▶ _Task item_
Print the listing below verbatim, passing over each picture.

▶ _Extracted records_
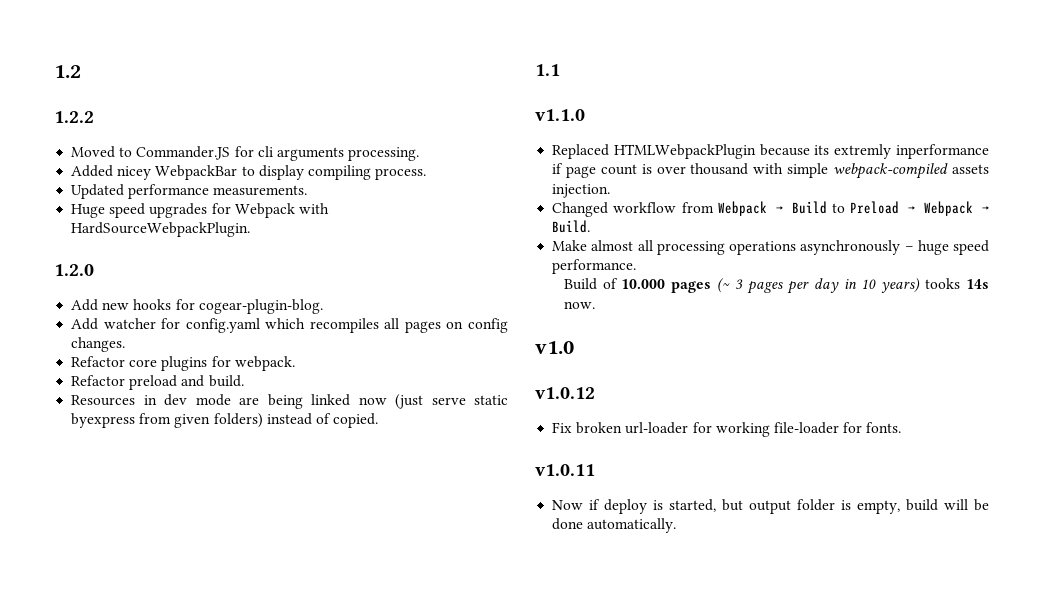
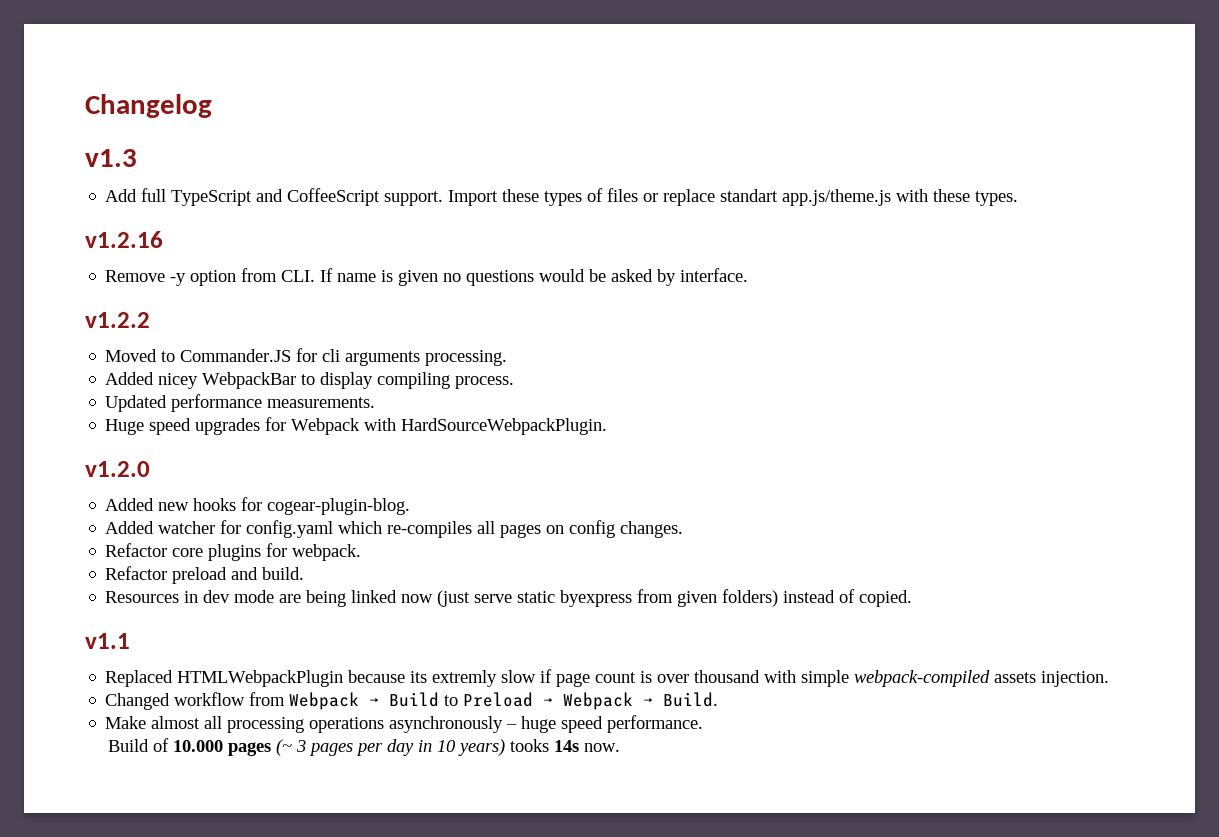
[54,65,81,78] [54,111,94,123] 1.2 // 1.2.2 -> [85,94,212,118] [85,149,137,167] [105,188,1019,206] [85,231,163,248] [105,268,749,286] [85,312,150,328] Changelog // v1.3 // Add full TypeScript and CoffeeScript support. Import these types of files or replace standart app.js/theme.js with these types. // v1.2.16 // Remove -y option from CLI. If name is given no questions would be asked by interface. // v1.2.2
[54,264,94,276] [71,299,99,311] 1.2.0 // Add -> [85,461,150,477] [105,498,155,511] v1.2.0 // Added
[71,318,99,330] Add -> [105,521,155,534] Added
[309,318,379,333] recompiles -> [387,521,473,538] re-compiles
[535,64,560,76] [535,109,585,121] 1.1 // v1.1.0 -> [85,633,130,649] v1.1
[896,144,989,159] inperformance -> [501,670,537,683] slow
[535,341,574,354] [535,387,595,399] [552,422,902,437] [535,464,595,476] [552,499,989,514] [552,518,677,533] // v1.0 // v1.0.12 // Fix broken url-loader for working file-loader for fonts. // v1.0.11 // Now if deploy is started, but output folder is empty, build will be done automatically. -> (621, 747) none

▶ _Solution below_
[54,65,81,78] [54,111,94,123] 1.2 // 1.2.2 -> [85,94,212,118] [85,149,137,167] [105,188,1019,206] [85,231,163,248] [105,268,749,286] [85,312,150,328] Changelog // v1.3 // Add full TypeScript and CoffeeScript support. Import these types of files or replace standart app.js/theme.js with these types. // v1.2.16 // Remove -y option from CLI. If name is given no questions would be asked by interface. // v1.2.2
[54,264,94,276] [71,299,99,311] 1.2.0 // Add -> [85,461,150,477] [105,498,155,511] v1.2.0 // Added
[71,318,99,330] Add -> [105,521,155,534] Added
[309,318,379,333] recompiles -> [387,521,473,538] re-compiles
[535,64,560,76] [535,109,585,121] 1.1 // v1.1.0 -> [85,633,130,649] v1.1
[896,144,989,159] inperformance -> [501,670,537,683] slow
[535,341,574,354] [535,387,595,399] [552,422,902,437] [535,464,595,476] [552,499,989,514] [552,518,677,533] // v1.0 // v1.0.12 // Fix broken url-loader for working file-loader for fonts. // v1.0.11 // Now if deploy is started, but output folder is empty, build will be done automatically. -> (621, 747) none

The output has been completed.